Tiertreiben durch Wien Österreich

Das Hetztheater in Wien

"Die ersten Tierhetzen in Wien, wo anfangs bloß Raubtiere zu kämpfen hatten, fanden um das Jahr 1710 oder 1720 statt und zwar in der Leopoldstadt, wo der Schauplatz bald "zum grünen Kranz" angegeben wird.
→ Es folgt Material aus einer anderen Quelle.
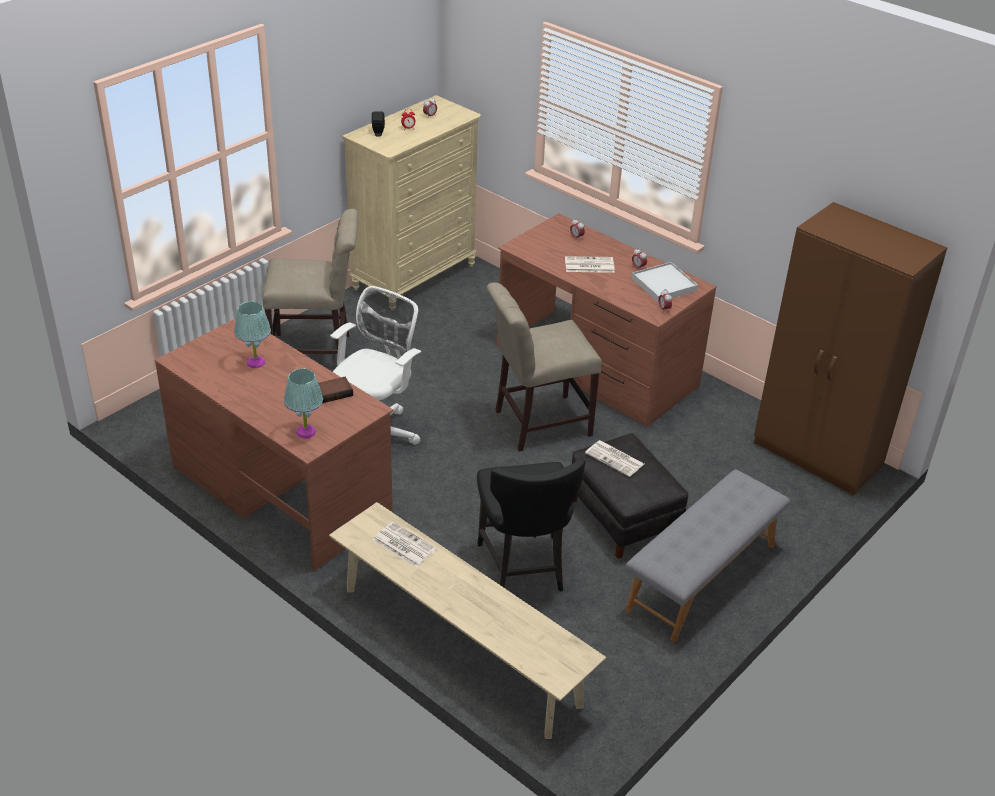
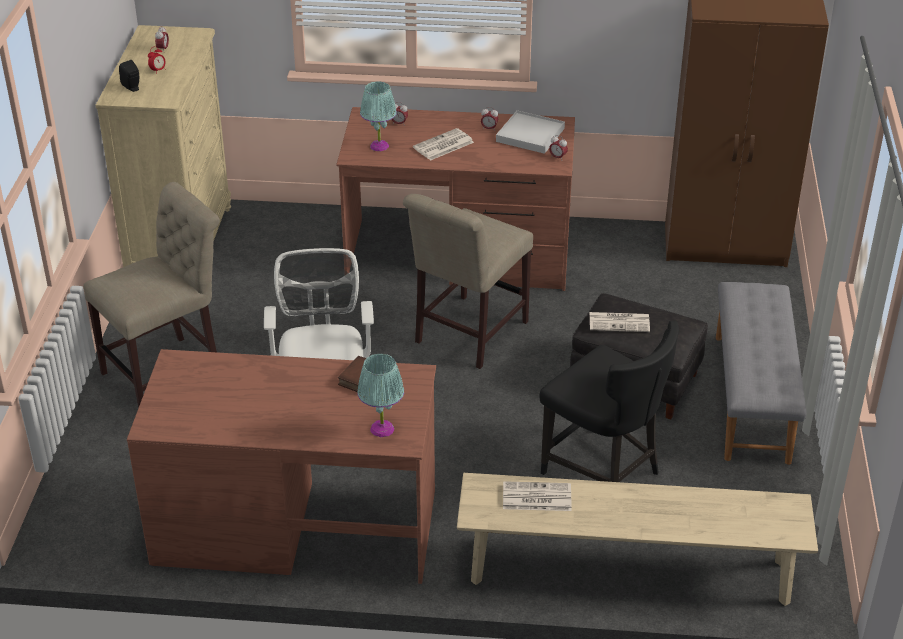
camera: 35 degrees left, 0 degrees up
(255, 362) = (241, 388): turquoise table lamp -> turquoise table lamp (379, 146)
In einem damaligen Diarium (Wiener Zeitung) vom Jahre 1749 lesen wir die folgende Kundmachung, welche indes auch gleichzeitig an allen Straßenecken angeschlagen war:


"Zum ersten wird ein Stier auf das Schärfste gehetzt werden.
Zum anderen wird ein sehr großer Bär, welcher aus Moscau anhero ist gebracht worden, zum ersten Mahl gehetzet werden.
Zum dritten wird abermal ein neuer Bär gehetzt werden.
Zum vierten ein frischer Stier, welcher zu allerlei Vergnügenheit wird gehetzt werden.
Zum fünften wird wiederumb ein neuer Moskowitischer Bär gehetzt werden, das alle Hoch- und Niedere Standspersonen eine Freud und Vergnügen daran zu sehen haben werden.
Zum sechsten wird abermals ein frischer Stiert gehetzt werden.
Zum siebenten wird ein frischer Bär gehetzt werden.
Zum achten wird ein Stier wiederumb auf das schärfeste gehetzt werden.
Zum neunten wird ein Rennthier mit andern curiosen Thieren gehetzet werden. Darbei ist auch zu erinnern, daß alle Hoch- und Niedere Standspersonen werden mit dem Platz wohl versehen sein und accommodirt werden.
NB Die Hetz wird gehalten in der Leopoldstadt, in der Jäger-Zeil beim "grünen Crantz" genannt.
Der Anfang ist präcise umb 4 Uhr."

Die erwähnten Räumlichkeiten in der Leopoldstadt schienen bei dem so lebhaften Zudrang der Volksmenge nicht mehr zu genügen. Deshalb erbaute man in der Vorstadt Weißgärber, ganz nahe dem heutigen neuen Zollgebäude 1755 ein eigenes Hetz-Amphitheater, das 3.000 Zuschauern fasste und 3 Stockwerke hoch war.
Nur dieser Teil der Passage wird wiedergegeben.